In Stamboul, on the way to the Sublime Porte, an old negress may often be seen telling fortunes by means of coloured beads and shells.

Again, what a change has come over the style of building in the place. The palaces of the Sultan are on European models.

The day has vanished, when to go up or down the Bosporus was to move through a scene in which the charms of nature were heightened by the fascinating primitiveness and fancifulness of the Orient. The large old-fashioned Turkish house, almost nothing but stories of windows, painted deep red, or left to assume the natural grey of the wood, with broad eaves under which small attic windows, filled with little diamond-shaped panes of glass nestled, have disappeared, or are fast falling into decay. Venetian shutters are replacing the latticed screens, which invested a Turkish home with so much mystery; conservatories have taken the room of the old green-houses of orange-trees and lemon-trees. And, worst of all, boats of European form are supplanting the caïque, so light, so graceful, floating upon the water like a seabird, and making the Bosporus seem a stream in fairyland.

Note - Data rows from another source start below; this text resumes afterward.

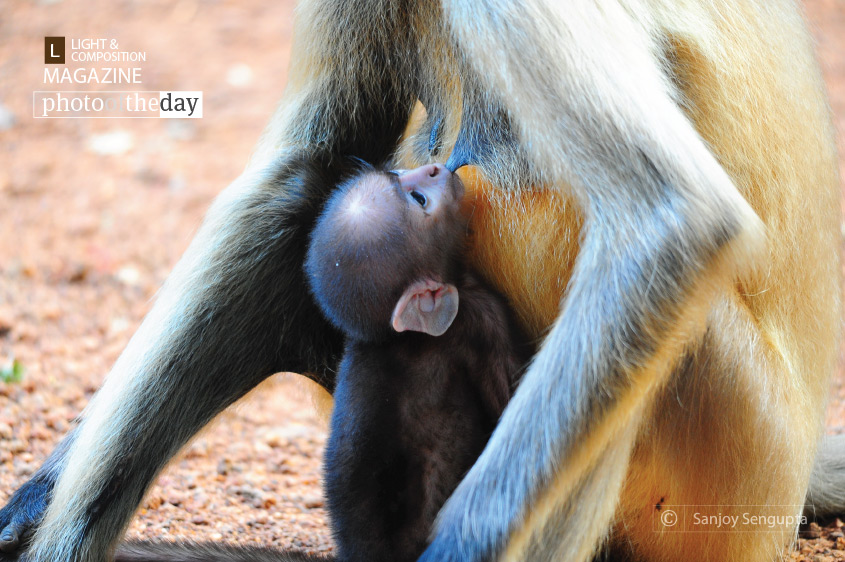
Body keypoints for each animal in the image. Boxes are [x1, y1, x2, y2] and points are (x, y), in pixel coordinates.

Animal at [304, 162, 528, 560]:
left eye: (397, 173)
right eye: (419, 200)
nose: (435, 166)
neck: (403, 339)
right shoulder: (482, 313)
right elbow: (506, 394)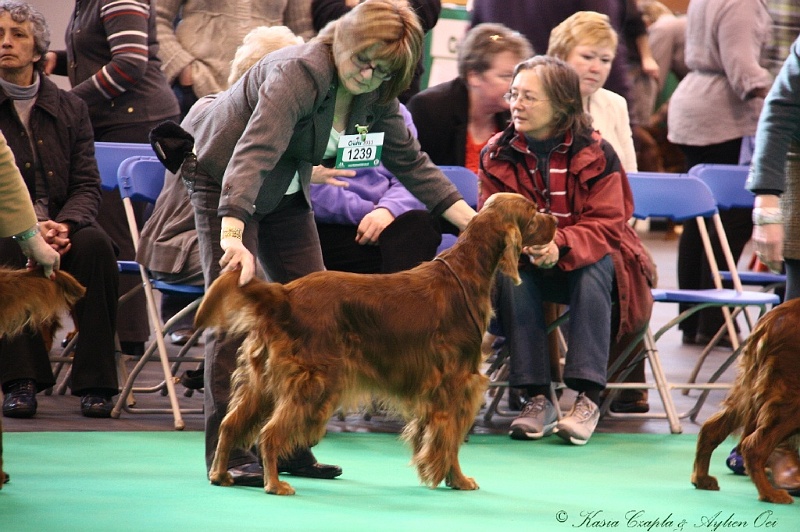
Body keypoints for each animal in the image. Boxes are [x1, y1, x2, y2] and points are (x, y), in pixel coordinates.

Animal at [195, 194, 556, 494]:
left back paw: (222, 474)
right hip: (315, 381)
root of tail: (284, 294)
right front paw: (459, 480)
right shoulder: (457, 384)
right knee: (268, 434)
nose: (554, 219)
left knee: (230, 424)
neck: (466, 272)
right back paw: (275, 484)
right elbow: (449, 439)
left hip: (263, 382)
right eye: (533, 212)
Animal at [692, 298, 800, 504]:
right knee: (753, 446)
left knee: (711, 428)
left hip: (748, 390)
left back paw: (702, 479)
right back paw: (770, 494)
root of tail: (771, 319)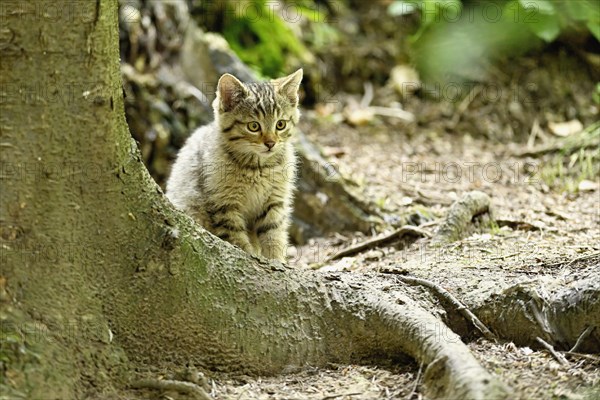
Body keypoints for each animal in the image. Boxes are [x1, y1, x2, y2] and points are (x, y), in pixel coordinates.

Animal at [165, 69, 302, 262]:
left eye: (280, 124)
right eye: (254, 126)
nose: (271, 143)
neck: (258, 168)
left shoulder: (275, 202)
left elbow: (274, 234)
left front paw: (277, 261)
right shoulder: (224, 205)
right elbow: (237, 239)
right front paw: (250, 257)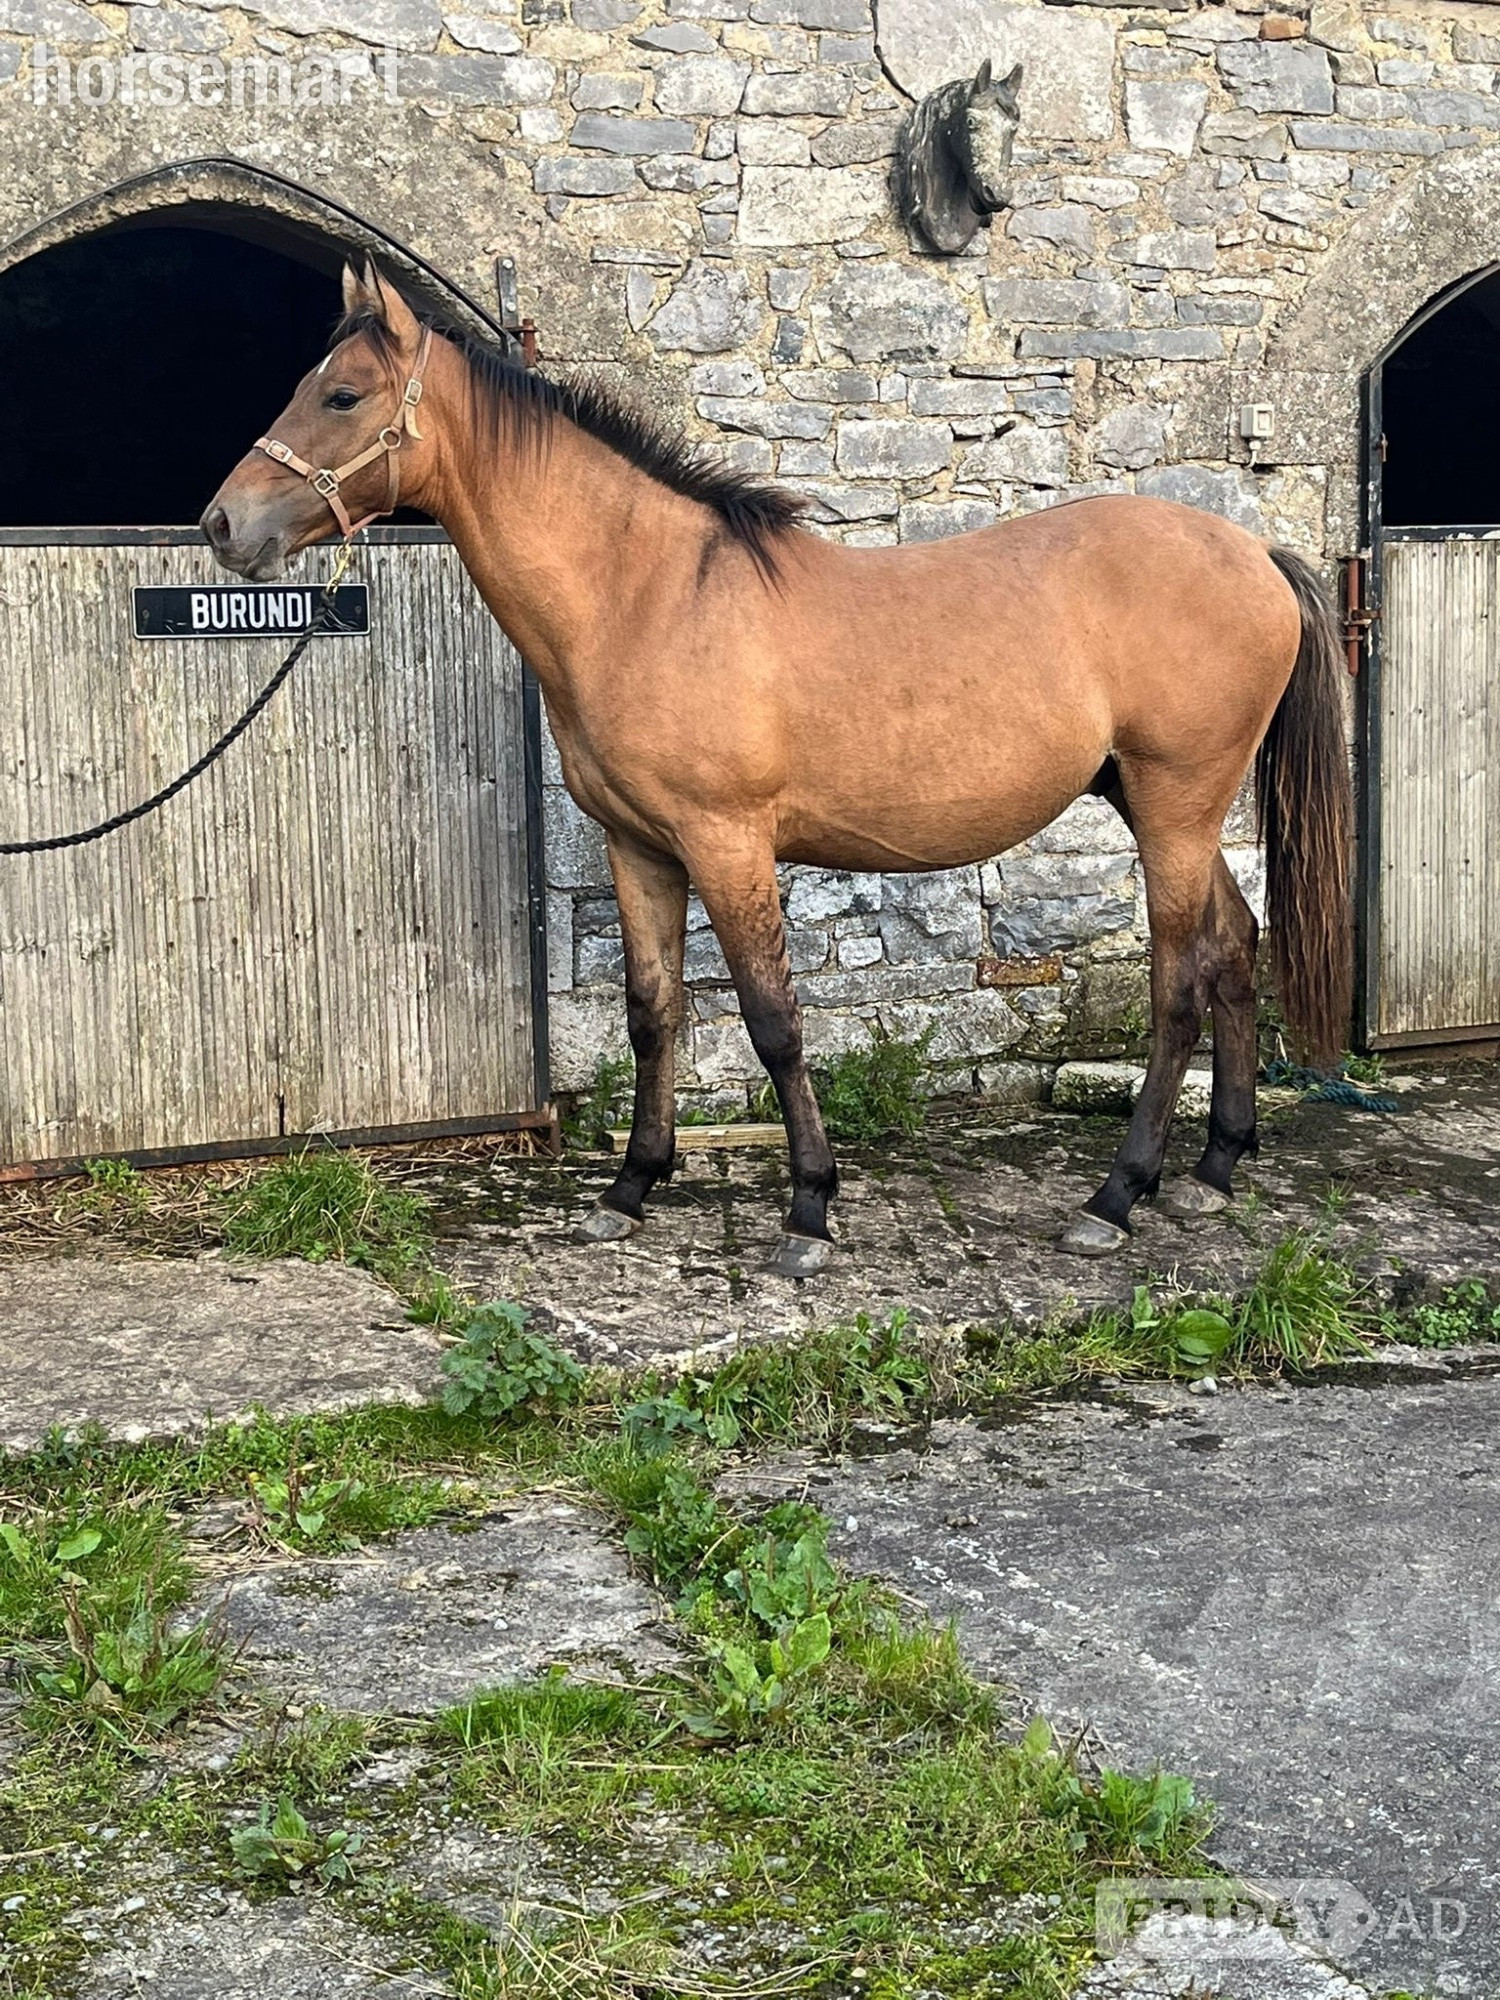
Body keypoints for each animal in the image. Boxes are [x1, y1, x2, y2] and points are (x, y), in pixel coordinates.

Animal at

Nowhere, perhaps, is the mark of change more evident than in respect to the means of communication, whether in the city or on the straits. Long lines of tramways run from the Galata Bridge to the Golden Gate and the Gate of S. Romanus, from one end of Stamboul to the other. Along the railway that forms the highway to Europe, there are five stations within the city limits for the accommodation of the districts beside the track. The sedan chairs in which ladies were usually carried, in making calls, are now occasionally employed to convey them to and from evening parties. The groups of horses standing at convenient points in the great thoroughfares to carry you up a street of steps or to a distant quarter, with the surudji, switch in hand, running beside you to urge the animal onward and to take it back at the close of your ride, have given way to cabstands, and to a tunnel that pierces the hill of Galata. A tramway carries one through Galata and Pera as far out as the suburb of Chichli, while another line runs close to the shore from the Inner Bridge to Ortakeui. There are persons still living who remember the first steamer that plied on the Bosporus, in the forties of last century. Its main occupation was to tug ships up or down the straits; but once a day, in summer, it conveyed passengers between the city and the villages of Therapia and Buyukderé. A second steamer soon followed, and charged eleven piasters for the trip each way. Owing, however, to the opposition of the caïquedjis, the steamer could not moor at the quay, so that passengers were obliged to embark and disembark at both ends of the journey in caïques, at the rate of one piaster each way. Thus a return trip, which now costs one shilling and eight pence, involved an expense of four shillings and four pence.